Output containing outlier indices and their issue details. Each outlier includes: - ‘cluster_distance’: the distance from the cluster mean - ‘std_devs’: the number of standard deviations from the mean

Return type:¶

OutliersOutput[IndexIssueMap]

See also

dataeval.core.cluster: Function to compute clusters from embeddings
dataeval.core.compute_cluster_stats: Computes statistics for adaptive detection
from_stats: Find outliers from pre-computed image statistics
evaluate: Find outliers by computing statistics from images

Notes

This method uses adaptive distance-based outlier detection that accounts for varying cluster densities. It significantly reduces false outliers compared to using HDBSCAN’s binary -1 labels, especially for image embeddings with varying density distributions.

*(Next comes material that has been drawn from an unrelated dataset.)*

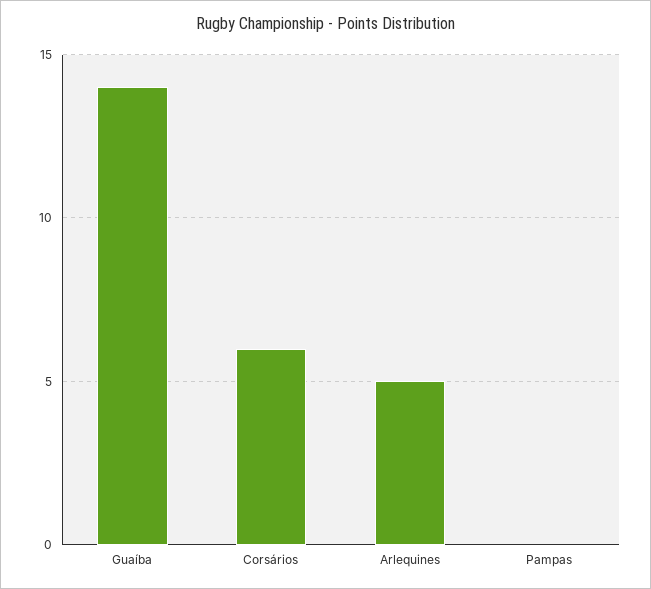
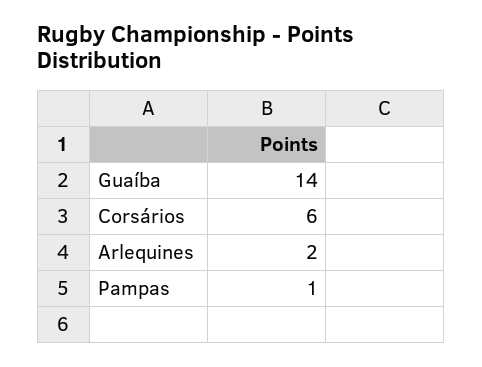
Arlequines: 5 -> 2
Pampas: 0 -> 1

The threshold parameter allows experimentation with different sensitivity levels without recomputing clusters. Recommended values: - 1.5-2.0: Very strict (many outliers) - 2.5: Balanced (default) - 3.0-3.5: Permissive (fewer outliers)

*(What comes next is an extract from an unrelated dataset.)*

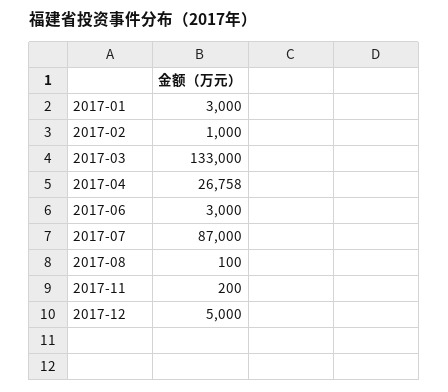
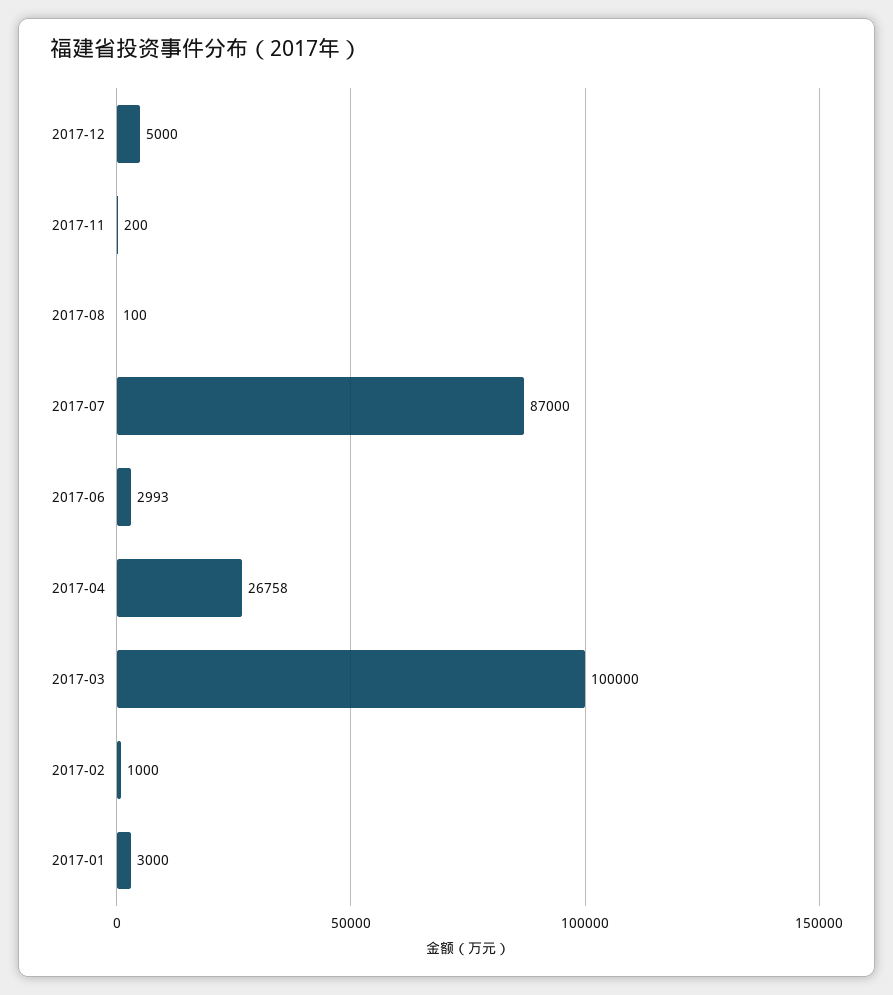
2017-03: 133000 -> 100000
2017-06: 3000 -> 2993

from_stats(stats: dataeval.core._calculate.CalculationResult) → OutliersOutput[polars.DataFrame]¶

from_stats(stats: collections.abc.Sequence[dataeval.core._calculate.CalculationResult]) → OutliersOutput[list[polars.DataFrame]]

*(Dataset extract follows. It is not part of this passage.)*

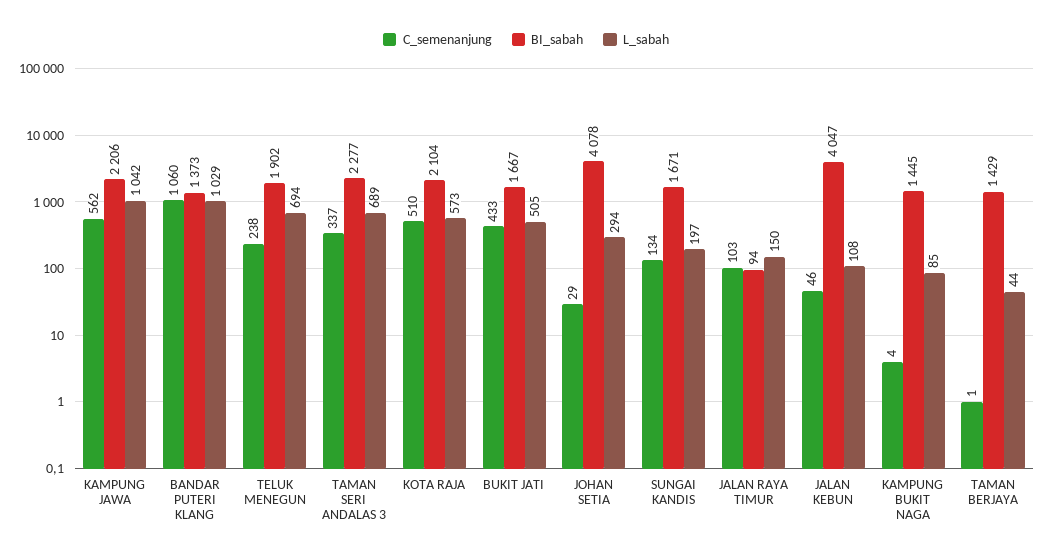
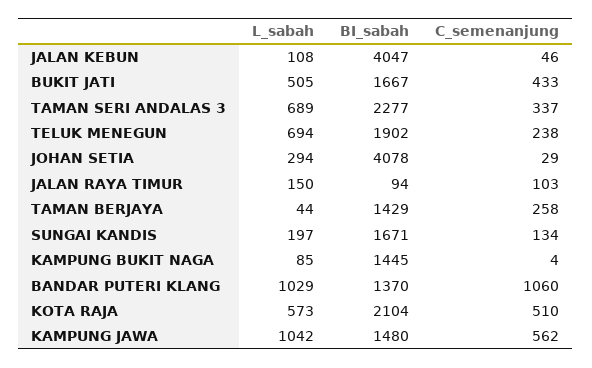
BI_sabah, KAMPUNG JAWA: 2206 -> 1480
BI_sabah, BANDAR PUTERI KLANG: 1373 -> 1370
C_semenanjung, TAMAN BERJAYA: 1 -> 258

Returns indices of Outliers with the issues identified for each.

Parameters:¶

stats : CalculationResult | Sequence[CalculationResult]¶: The output(s) from calculate() with ImageStats.DIMENSION, PIXEL, or VISUAL flags

Returns:¶

Output class containing a DataFrame of outlier issues with columns: - item_id: int - Index of the outlier image - target_id: int | None - Index of the target within the image (None for image-level outliers) - metric_name: str - Name of the metric that flagged this image/target - metric_value: float - Value of the metric for this image/target

Return type:¶

OutliersOutput

Example

Evaluate the dataset using pre-computed stats:

>>> from dataeval.core import calculate
>>> from dataeval.flags import ImageStats
>>> stats = calculate(images, stats=ImageStats.PIXEL)
>>> outliers = Outliers(outlier_method="zscore", outlier_threshold=2.5)
>>> results = outliers.from_stats(stats)
>>> results.issues.head(10)
shape: (10, 3)
┌─────────┬─────────────┬──────────────┐
│ item_id ┆ metric_name ┆ metric_value │
│ ---     ┆ ---         ┆ ---          │
│ i64     ┆ cat         ┆ f64          │
╞═════════╪═════════════╪══════════════╡
│ 7       ┆ entropy     ┆ 0.0          │
│ 7       ┆ mean        ┆ 0.97998      │
│ 7       ┆ std         ┆ 0.0          │
│ 7       ┆ var         ┆ 0.0          │
│ 8       ┆ skew        ┆ 0.062317     │
│ 11      ┆ entropy     ┆ 0.0          │
│ 11      ┆ mean        ┆ 0.97998      │
│ 11      ┆ std         ┆ 0.0          │
│ 11      ┆ var         ┆ 0.0          │
│ 18      ┆ entropy     ┆ 0.0          │
└─────────┴─────────────┴──────────────┘

Classes¶

`Config`	Configuration for Outliers detector.